TASK DETAILS: Using the material below, return exactly the lines between the one holding "Garderies à Paris" and the one holding "Ostéopathes à Paris", inclusive, and no others.

• • •

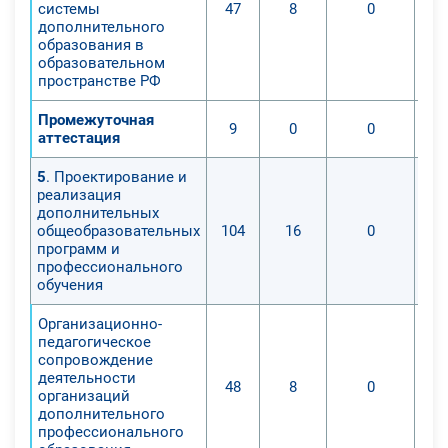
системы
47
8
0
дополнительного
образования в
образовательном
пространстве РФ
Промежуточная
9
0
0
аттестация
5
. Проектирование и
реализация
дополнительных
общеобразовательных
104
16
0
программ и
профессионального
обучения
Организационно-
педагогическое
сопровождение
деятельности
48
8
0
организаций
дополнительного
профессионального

• • •

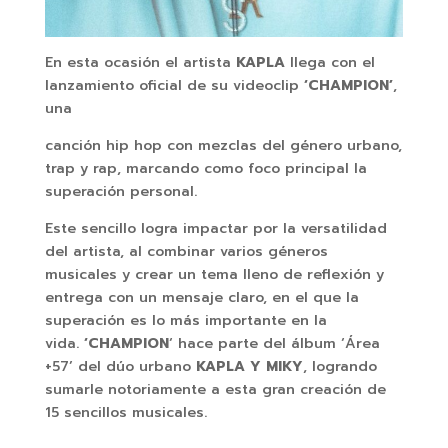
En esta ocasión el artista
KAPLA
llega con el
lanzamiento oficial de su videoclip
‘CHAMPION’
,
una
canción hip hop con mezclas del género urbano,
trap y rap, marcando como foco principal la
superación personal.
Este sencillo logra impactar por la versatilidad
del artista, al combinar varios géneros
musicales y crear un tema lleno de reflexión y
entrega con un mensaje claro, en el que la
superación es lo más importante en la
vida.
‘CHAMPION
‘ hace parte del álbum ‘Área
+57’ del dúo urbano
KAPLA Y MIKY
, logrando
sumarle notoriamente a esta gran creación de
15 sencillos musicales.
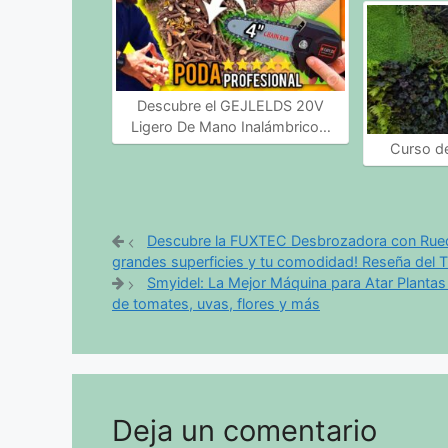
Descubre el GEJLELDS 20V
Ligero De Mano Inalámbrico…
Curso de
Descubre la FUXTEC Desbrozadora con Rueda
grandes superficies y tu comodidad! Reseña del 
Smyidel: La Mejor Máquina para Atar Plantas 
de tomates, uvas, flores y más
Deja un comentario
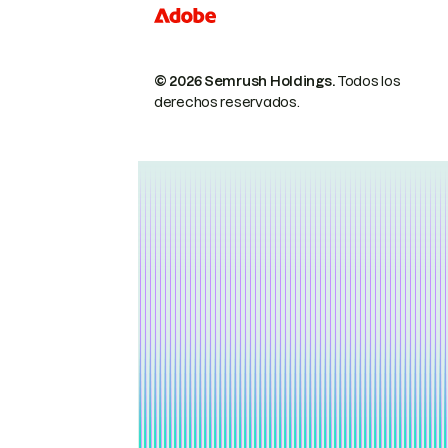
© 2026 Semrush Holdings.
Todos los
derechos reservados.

• • •

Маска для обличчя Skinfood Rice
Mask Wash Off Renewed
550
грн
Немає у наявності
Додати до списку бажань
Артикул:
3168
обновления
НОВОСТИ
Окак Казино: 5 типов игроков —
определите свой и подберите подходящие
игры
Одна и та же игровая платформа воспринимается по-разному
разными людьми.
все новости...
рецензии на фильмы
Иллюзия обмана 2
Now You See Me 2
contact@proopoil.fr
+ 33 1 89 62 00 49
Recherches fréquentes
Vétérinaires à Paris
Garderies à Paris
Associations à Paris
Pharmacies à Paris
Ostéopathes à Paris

• • •

RESPONSE:
Garderies à Paris
Associations à Paris
Pharmacies à Paris
Ostéopathes à Paris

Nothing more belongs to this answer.